A gang member used armor piercing-bullets and an AR-15 to kill two Palm Springs police officers in a planned "ambush" on Saturday, said Riverside County District Attorney Mike Hestrin in a press conference Wednesday.

John Felix, 26, shot an assault rifle through the front door of his house, killing Officers Jose "Gil" Vega and Lesley Zerebny and wounding a third officer – all of whom were wearing bulletproof vests. Felix was captured early Sunday morning after a 12-hour standoff with police and SWAT teams.

Felix has been charged with two counts of first-degree murder and three counts of attempted murder, with enhancement filed on each charge for the use of body armor and armor-piercing bullets. Felix was also charged with illegal possession of an assault weapon and possession of a stolen firearm. Hestrin said Felix attempted to murder three other officers beyond the two who died by shooting directly at them. One of them was injured and was released from the hospital Sunday.

Felix’s weapon was an AR-15 rifle with a scratched-off serial number, according to the DA's office. This kind of rifle can be legally owned in California, but not by Felix, who was already a convicted felon. Felix also possessed several illegal high-capacity magazines.

"This individual wanted to kill police officers," Hestrin said, referring to Felix. "That's the motive. He wanted to gun down police officers because they wore the uniform."

Hestrin described the events as a targeted "ambush."

"These police officers walked into a trap," he said.

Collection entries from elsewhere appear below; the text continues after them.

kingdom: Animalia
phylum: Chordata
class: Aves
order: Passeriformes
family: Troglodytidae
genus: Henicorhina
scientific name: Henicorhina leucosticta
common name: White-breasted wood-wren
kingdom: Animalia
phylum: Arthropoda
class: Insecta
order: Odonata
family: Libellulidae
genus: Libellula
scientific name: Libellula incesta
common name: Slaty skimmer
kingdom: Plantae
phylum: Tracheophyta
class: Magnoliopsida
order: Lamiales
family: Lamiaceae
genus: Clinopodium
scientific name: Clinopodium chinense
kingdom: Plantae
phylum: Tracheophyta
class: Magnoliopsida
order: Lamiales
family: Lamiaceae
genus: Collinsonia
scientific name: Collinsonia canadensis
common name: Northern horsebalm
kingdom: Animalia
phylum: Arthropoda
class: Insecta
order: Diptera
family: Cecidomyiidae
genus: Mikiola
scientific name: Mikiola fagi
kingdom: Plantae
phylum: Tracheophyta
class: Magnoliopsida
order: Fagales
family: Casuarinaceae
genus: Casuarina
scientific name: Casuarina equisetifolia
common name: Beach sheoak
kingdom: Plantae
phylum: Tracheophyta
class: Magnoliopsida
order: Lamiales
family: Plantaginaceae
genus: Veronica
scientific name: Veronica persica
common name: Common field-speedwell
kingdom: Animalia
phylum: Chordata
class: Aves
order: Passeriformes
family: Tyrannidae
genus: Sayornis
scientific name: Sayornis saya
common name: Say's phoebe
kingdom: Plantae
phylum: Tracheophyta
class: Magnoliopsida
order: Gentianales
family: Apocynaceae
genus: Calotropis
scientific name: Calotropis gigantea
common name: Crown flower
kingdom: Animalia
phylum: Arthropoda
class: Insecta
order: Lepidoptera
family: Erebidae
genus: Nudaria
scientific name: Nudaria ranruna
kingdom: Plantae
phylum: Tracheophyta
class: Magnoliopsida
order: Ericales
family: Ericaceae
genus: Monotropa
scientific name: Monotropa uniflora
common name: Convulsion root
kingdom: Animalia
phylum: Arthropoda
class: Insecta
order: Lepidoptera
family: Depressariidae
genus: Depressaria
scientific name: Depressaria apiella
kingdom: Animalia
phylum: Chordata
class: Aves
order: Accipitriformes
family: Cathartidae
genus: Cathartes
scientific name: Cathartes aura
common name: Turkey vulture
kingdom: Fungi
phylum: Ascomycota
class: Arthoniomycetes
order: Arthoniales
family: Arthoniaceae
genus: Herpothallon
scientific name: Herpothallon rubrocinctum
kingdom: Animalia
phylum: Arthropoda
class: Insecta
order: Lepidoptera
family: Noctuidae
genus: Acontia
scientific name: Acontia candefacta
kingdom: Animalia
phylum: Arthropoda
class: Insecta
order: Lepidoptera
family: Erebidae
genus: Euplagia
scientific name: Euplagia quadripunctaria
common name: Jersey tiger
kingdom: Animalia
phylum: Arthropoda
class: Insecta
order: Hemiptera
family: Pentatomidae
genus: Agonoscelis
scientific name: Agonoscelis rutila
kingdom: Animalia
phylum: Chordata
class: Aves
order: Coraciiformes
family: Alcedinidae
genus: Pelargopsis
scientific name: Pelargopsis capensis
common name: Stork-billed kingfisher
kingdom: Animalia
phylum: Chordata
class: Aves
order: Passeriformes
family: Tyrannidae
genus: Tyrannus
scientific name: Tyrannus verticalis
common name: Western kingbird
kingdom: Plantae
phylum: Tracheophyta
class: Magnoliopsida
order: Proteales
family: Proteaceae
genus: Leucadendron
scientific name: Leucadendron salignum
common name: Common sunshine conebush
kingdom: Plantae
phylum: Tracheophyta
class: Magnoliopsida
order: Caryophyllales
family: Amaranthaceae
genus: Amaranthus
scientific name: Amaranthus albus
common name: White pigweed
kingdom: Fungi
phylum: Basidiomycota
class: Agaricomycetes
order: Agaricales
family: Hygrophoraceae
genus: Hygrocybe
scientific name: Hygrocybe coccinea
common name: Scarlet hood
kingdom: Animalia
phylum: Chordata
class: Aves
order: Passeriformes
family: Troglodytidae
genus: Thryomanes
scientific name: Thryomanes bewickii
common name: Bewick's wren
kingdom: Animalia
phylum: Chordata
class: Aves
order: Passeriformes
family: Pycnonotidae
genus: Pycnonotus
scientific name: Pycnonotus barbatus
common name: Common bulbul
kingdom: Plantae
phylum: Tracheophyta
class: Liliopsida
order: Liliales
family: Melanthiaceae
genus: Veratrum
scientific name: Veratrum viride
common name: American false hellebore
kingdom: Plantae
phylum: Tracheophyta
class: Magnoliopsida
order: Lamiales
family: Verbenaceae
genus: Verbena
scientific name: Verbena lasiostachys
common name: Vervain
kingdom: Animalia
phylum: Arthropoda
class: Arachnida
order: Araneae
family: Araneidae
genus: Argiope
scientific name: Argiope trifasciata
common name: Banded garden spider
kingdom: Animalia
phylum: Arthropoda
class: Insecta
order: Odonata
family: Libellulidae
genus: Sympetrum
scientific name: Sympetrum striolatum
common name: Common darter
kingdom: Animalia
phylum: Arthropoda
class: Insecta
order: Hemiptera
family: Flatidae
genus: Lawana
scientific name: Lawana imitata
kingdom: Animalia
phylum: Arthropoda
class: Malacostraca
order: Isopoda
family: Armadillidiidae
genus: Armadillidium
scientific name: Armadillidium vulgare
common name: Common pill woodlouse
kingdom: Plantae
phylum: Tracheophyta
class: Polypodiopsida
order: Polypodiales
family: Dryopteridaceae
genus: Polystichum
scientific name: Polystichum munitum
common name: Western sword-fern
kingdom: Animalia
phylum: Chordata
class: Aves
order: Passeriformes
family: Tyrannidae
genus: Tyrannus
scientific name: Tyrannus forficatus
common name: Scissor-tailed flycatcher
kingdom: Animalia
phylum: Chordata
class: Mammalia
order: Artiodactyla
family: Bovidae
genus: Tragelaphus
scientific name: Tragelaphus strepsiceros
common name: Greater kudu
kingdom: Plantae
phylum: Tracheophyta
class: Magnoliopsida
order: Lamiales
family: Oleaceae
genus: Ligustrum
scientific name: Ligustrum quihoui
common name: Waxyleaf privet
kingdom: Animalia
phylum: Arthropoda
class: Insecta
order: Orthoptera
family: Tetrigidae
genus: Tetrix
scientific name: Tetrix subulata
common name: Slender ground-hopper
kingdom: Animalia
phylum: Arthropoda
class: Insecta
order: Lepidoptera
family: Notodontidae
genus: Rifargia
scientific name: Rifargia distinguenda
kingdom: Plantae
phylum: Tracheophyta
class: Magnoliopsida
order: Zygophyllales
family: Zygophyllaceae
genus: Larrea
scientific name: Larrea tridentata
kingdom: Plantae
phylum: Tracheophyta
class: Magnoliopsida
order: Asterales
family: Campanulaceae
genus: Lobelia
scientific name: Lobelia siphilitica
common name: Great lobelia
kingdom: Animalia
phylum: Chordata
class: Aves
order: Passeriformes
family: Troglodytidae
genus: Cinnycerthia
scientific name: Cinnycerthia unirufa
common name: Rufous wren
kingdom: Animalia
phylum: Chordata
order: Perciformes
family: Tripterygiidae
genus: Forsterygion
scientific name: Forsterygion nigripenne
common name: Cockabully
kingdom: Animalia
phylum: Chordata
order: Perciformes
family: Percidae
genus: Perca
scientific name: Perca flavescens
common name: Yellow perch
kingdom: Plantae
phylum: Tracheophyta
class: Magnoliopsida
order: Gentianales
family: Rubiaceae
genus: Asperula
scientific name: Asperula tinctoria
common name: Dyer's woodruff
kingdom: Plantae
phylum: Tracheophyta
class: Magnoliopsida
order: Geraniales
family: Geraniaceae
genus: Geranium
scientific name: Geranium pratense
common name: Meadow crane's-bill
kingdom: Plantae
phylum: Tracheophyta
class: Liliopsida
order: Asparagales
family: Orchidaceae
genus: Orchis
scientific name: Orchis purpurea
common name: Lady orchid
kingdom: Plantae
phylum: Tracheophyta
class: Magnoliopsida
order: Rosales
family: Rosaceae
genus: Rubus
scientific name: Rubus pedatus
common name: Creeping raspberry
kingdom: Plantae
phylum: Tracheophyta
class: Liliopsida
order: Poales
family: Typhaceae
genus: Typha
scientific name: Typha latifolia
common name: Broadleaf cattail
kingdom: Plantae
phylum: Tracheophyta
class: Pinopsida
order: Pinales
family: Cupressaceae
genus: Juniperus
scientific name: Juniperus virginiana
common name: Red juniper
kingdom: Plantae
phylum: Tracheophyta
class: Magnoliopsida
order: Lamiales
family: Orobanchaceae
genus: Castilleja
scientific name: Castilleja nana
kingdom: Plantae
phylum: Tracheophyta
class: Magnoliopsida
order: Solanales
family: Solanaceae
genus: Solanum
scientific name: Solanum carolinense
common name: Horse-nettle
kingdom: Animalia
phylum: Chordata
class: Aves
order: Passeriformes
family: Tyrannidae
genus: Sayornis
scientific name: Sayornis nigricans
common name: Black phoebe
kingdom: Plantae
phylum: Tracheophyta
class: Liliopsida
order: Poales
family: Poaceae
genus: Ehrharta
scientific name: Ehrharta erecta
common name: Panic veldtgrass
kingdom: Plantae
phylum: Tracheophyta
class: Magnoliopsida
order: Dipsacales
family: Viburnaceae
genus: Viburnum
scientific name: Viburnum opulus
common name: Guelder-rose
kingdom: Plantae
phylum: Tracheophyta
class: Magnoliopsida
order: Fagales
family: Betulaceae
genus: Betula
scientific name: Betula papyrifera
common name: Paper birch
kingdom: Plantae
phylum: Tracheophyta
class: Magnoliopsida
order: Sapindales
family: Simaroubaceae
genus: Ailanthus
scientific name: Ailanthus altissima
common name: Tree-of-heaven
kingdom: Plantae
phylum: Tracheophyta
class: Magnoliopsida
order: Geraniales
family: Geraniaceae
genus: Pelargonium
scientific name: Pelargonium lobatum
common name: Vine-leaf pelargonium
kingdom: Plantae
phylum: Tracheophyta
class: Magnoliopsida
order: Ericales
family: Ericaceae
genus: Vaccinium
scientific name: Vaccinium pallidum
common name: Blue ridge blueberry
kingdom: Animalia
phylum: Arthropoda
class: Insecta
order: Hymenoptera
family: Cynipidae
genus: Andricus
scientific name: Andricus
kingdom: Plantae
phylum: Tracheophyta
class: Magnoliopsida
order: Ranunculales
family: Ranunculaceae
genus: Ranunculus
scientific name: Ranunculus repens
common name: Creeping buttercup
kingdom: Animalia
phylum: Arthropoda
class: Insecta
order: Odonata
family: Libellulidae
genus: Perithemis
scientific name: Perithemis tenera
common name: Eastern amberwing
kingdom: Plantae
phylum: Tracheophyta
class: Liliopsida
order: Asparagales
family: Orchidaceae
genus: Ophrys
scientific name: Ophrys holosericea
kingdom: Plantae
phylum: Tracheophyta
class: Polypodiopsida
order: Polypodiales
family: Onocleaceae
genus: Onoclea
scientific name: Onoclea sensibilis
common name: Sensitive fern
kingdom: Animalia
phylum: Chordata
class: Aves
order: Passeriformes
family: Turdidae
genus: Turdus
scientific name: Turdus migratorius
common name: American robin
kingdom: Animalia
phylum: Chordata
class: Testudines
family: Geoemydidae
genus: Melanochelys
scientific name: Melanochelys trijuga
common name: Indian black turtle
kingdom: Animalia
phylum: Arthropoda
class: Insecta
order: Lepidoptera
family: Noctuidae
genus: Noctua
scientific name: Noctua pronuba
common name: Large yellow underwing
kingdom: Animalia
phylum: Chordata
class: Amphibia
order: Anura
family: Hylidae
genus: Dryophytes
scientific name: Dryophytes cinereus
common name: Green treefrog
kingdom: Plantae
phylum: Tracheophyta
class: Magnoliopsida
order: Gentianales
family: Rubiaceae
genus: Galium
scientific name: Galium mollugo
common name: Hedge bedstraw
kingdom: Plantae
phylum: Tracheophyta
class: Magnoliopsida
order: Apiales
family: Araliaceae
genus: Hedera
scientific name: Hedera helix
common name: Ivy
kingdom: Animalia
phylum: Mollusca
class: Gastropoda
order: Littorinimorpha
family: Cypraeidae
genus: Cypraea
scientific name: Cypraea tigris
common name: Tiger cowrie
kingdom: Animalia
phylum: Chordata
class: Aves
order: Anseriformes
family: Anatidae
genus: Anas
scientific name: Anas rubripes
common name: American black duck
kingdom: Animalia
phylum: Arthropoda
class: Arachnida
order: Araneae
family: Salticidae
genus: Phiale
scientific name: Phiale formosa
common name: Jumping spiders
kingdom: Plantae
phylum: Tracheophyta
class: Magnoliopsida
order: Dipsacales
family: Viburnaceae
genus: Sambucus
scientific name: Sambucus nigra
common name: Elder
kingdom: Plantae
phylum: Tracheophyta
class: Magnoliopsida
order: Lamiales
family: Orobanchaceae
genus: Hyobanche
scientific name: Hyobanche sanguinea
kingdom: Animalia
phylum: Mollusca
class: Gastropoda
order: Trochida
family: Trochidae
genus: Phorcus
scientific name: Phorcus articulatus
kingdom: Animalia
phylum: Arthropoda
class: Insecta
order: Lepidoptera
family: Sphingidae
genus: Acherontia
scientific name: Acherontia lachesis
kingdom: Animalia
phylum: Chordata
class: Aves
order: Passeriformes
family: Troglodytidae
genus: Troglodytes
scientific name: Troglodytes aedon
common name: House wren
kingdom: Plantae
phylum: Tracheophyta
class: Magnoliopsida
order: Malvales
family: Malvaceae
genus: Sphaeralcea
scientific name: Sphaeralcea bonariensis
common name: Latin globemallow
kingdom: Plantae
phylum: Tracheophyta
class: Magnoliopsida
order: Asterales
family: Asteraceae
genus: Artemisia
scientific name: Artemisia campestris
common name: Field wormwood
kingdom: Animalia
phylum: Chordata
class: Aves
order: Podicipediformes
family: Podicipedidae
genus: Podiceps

The Palm Springs shooting now joins a growing list of fatal police ambushes, including killings in Dallas and Louisiana, where gunmen have intentionally targeted law enforcement. On-duty police deaths have been declining in recent years, but ambushes – the rare cases that cops fear the most – are rising.

At least 18 police officers have died in ambushes so far in 2016, according to stats kept by the National Law Enforcement Officer’s Memorial Fund. That is the most of any year since at least 1997, FBI records show.

Hestrin would not clarify if the armor-piercing rounds pierced the officers' bulletproof vests. Standard ammunition might have been stopped by the officers' bulletproof vests, making the difference between life and death.

"He armed himself with a dangerous weapon, an assault weapon, and he used very lethal ammunition, and it had an effect on what happened," he said.

Felix is eligible for the death penalty. Hestrin said his office will decide whether or not to seek it within the next three weeks.

"We want to know everything about this individual," he said. "We're not ready to make that decision."

Hestrin said the death penalty process involves talking to the family members of the victims and considering their desires. Officer Zerebny's father, David Kling, told The Desert Sun on Tuesday he hopes the DA seeks the death penalty.

Hestrin's father is a former Palm Springs police officer. "I'm heartbroken like everybody in law enforcement."

Felix's arraignment will take place tomorrow at 1:30 p.m. in Indio, where the charges were filed.

The 12-hour standoff ended early Sunday morning when a SWAT team used tear gas to force Felix out of his barricaded house, pelting him with non-lethal rounds until he surrendered. Felix was wearing a bulletproof vest and carrying the high-capacity magazines – but did not have a firearm on him – when he was taken into custody.

The events of the tragic shooting began Saturday afternoon, when a neighbor called 911 to report that Felix was arguing with family members. Four officers responded to the scene, then approached the front of the home and spoke to Felix through a metal screen door. When they told Felix to step outside, he opened fire without warning.

Vega, a 35-year veteran of the force with eight children, was two months from retirement. He was working extra hours outside of his normal shift when the shooting took place Saturday. Zerebny had recently returned from maternity leave after giving birth to a baby girl who is now four months old. A memorial service for both officers is scheduled for Tuesday at 11 a.m. at the Palm Springs Convention Center. Between 10,000 and 15,000 guests are expected to attend.

Felix is a known member of the Varrio Las Palmas gang, which claims as its turf the Golden Sands Mobile Home Park – two blocks north of where the two officers were killed on Saturday.

Felix was previously sentenced to four years in prison in a 2009 attempted murder case after he pleaded down to assault with a firearm. He served only 18 months and was released in October 2011. He was discharged from parole in May 2015.

Hestrin said he would not release any details of the incident that could jeopardize the trial.